Although there appears to be no appellate authority on this precise question in Pennsylvania,* the appellate courts of many other states have rejected attempts to enforce a partial ademption in such circumstances. See Fidelity Title & Trust Co. v. Young, 101 Conn. 359, 125 Atl. 871 (1924) ; Heinneman v. Colorado College, 150 Colo. 515, 374 P. 2d 695 (1962); Butler v. Dobbins, 142 Me. 383, 53 A. 2d 270 (1947) ; Igoe v. Darby, 343 Mass. 145, 177 N.E. 2d 676 (1961) ; Morrow v. Detroit Trust Co., 330 Mich. 635, 48 N.W. 2d 136 (1951); Shriners Hospitals v. Emrie, 347 S.W. 2d 198 (Mo. 1961) ; Griffing Will, 11 App. Div. 2d 709, 204 N.Y.S. 2d 850 (1960), aff’d per curiam, 9 N.Y. 2d 919, 176 N.E. 2d 99, 217 N.Y.S. 2d 90 (1961); Will of Hinners, 216 Wisc. 294, 257 N.W. 148 (1934). Indeed in each of the above cited cases it was held that the legatee of *564a specific bequest of stock is entitled to an increase in the number of shares resulting from a split occurring before the testator’s death. Thus today’s decision not only reaches an unwarranted conclusion, but also ignores the ■ overwhelming weight of persuasive authority.

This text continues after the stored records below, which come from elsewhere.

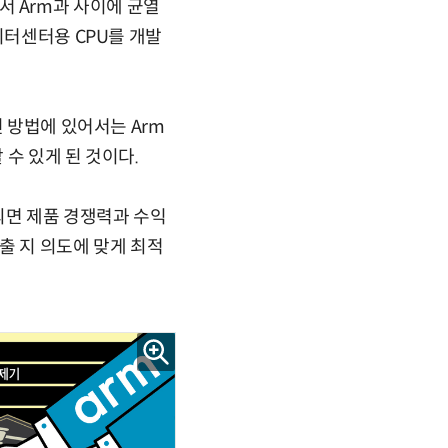
면서 Arm과 사이에 균열
이터센터용 CPU를 개발
 방법에 있어서는 Arm
 수 있게 된 것이다.
되면 제품 경쟁력과 수익
맞출 지 의도에 맞게 최적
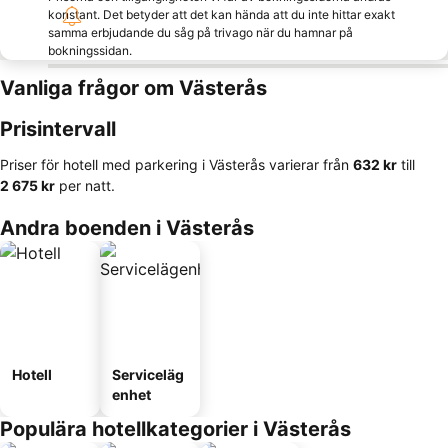
konstant. Det betyder att det kan hända att du inte hittar exakt
samma erbjudande du såg på trivago när du hamnar på
bokningssidan.
Vanliga frågor om Västerås
Prisintervall
Priser för hotell med parkering i Västerås varierar från
‎632 kr
till
‎2 675 kr
per natt.
Andra boenden i Västerås
Hotell
Serviceläg
enhet
Populära hotellkategorier i Västerås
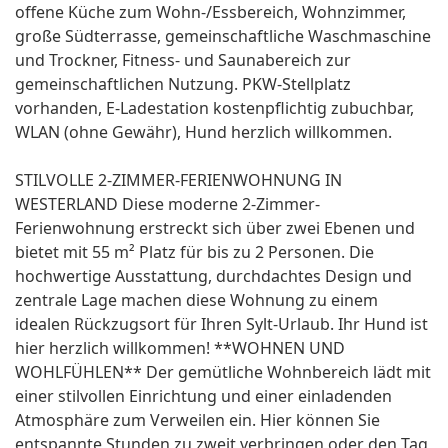
offene Küche zum Wohn-/Essbereich, Wohnzimmer,
große Südterrasse, gemeinschaftliche Waschmaschine
und Trockner, Fitness- und Saunabereich zur
gemeinschaftlichen Nutzung. PKW-Stellplatz
vorhanden, E-Ladestation kostenpflichtig zubuchbar,
WLAN (ohne Gewähr), Hund herzlich willkommen.
STILVOLLE 2-ZIMMER-FERIENWOHNUNG IN
WESTERLAND Diese moderne 2-Zimmer-
Ferienwohnung erstreckt sich über zwei Ebenen und
bietet mit 55 m² Platz für bis zu 2 Personen. Die
hochwertige Ausstattung, durchdachtes Design und
zentrale Lage machen diese Wohnung zu einem
idealen Rückzugsort für Ihren Sylt-Urlaub. Ihr Hund ist
hier herzlich willkommen! **WOHNEN UND
WOHLFÜHLEN** Der gemütliche Wohnbereich lädt mit
einer stilvollen Einrichtung und einer einladenden
Atmosphäre zum Verweilen ein. Hier können Sie
entspannte Stunden zu zweit verbringen oder den Tag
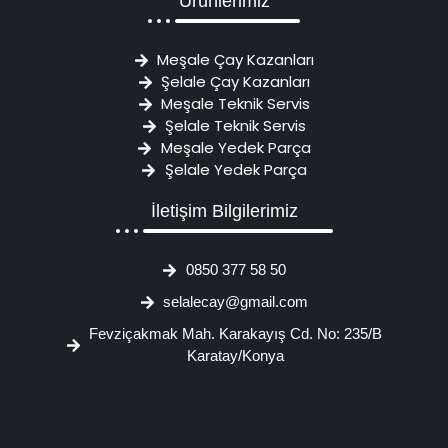
Ürünlerimiz
Meşale Çay Kazanları
Şelale Çay Kazanları
Meşale Teknik Servis
Şelale Teknik Servis
Meşale Yedek Parça
Şelale Yedek Parça
İletişim Bilgilerimiz
0850 377 58 50
selalecay@gmail.com
Fevziçakmak Mah. Karakayış Cd. No: 235/B
Karatay/Konya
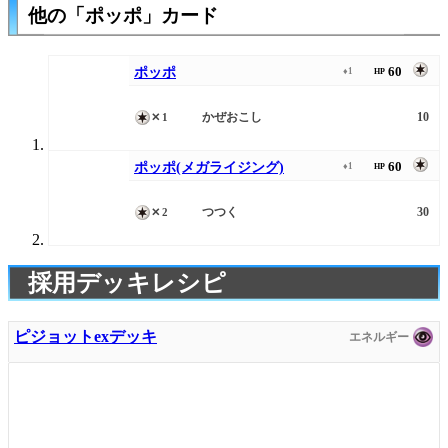
他の「ポッポ」カード
60
ポッポ
♦1
HP
かぜおこし
10
✕1
60
ポッポ(メガライジング)
♦1
HP
つつく
30
✕2
採用デッキレシピ
ピジョットexデッキ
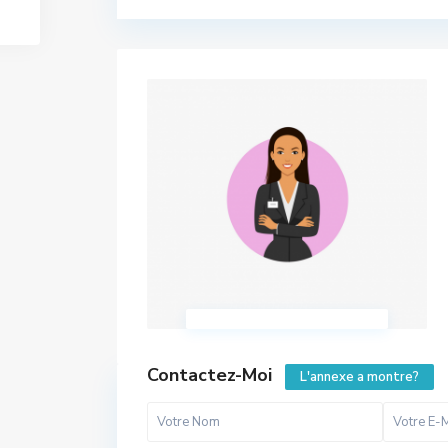
Contactez-Moi
L'annexe a montre?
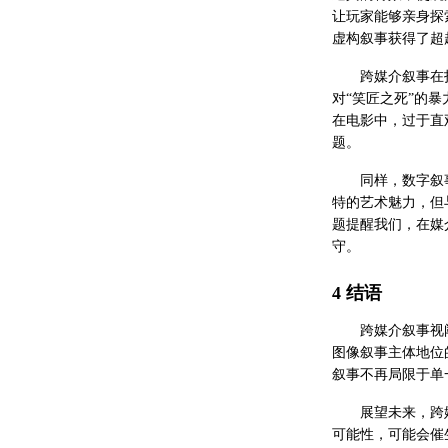
让玩家能够亲身探
虚构叙事获得了超
跨媒介叙事在
对“笑匠之死”的
在电影中，过于直
题。
同样，数字叙
特的艺术魅力，但
题提醒我们，在媒
守。
4 结语
跨媒介叙事视
图像叙事主体地位
叙事不再局限于单
展望未来，跨
可能性，可能会催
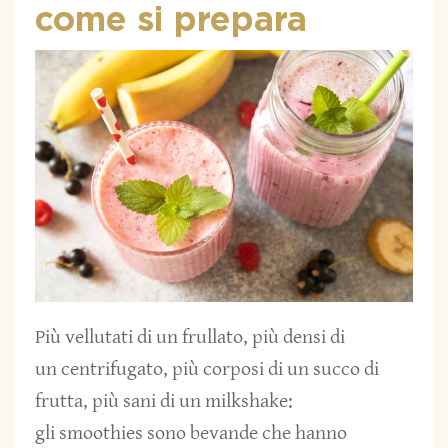
come si prepara
Più vellutati di un frullato, più densi di
un centrifugato, più corposi di un succo di
frutta, più sani di un milkshake:
gli smoothies sono bevande che hanno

Finally, it should be noted that the appellee’s reliance on-the holding in Woodward Estate, 407 Pa. 638, 182 A. 2d 732 (1962) is misplaced. Woodward is distinguishable from the instant appeal in any event because the bequest in Woodward was not a specific one. Equally important, Woodward’s testatrix’s bequests of 30 and 35 shares were made at a time when she held 143 shares of the stock involved. Such a circumstance is'-not nearly as suggestive of an intent to give her legatees a proportionate share of her holdings in a company as the instant testatrix’s bequests of nine-200 share and six-100 share bequests comprising her entire holdings of SHF at the time of the execution of the will.
Accordingly, I would reverse.
Mr. Justice Jones and Mr. Justice Eagen join in this dissenting opinion.

 In Rempp Estate, 33 Pa. D. & C. 2d 426 (O.C. Montgomery County, Pa. 1964) the court held that the legatee of a specific bequest was entitled to the benefit of a stock split which increased the number of testator’s shares between the date of the execution of the will and the date of death. See also Watson Estate, 55 Luzerne L.R. 55 (O.C. Luzerne County, Pa. 1964) (legatee of specific bequest entitled to increase in number of shares resulting from a split after death but before distribution). In Carlson Estate, 78 Pa. D. & C. 571 (O.C. Erie County, Pa. 1951) the court held that legatees of a specific bequest of stock were not entitled to stock dividends declared upon the subject of the bequest between the date of the execution of the will and the date of death, but called attention to the difference between a stock dividend and a stock split. It should also be noted that neither Woodward Estate, 407 Pa. 638, 182 A. 2d 732 (1962) nor McFerren Estate, 365 Pa. 490, 76 A. 2d 759 (1950), relied upon by the appellee, involved bequests which were specific.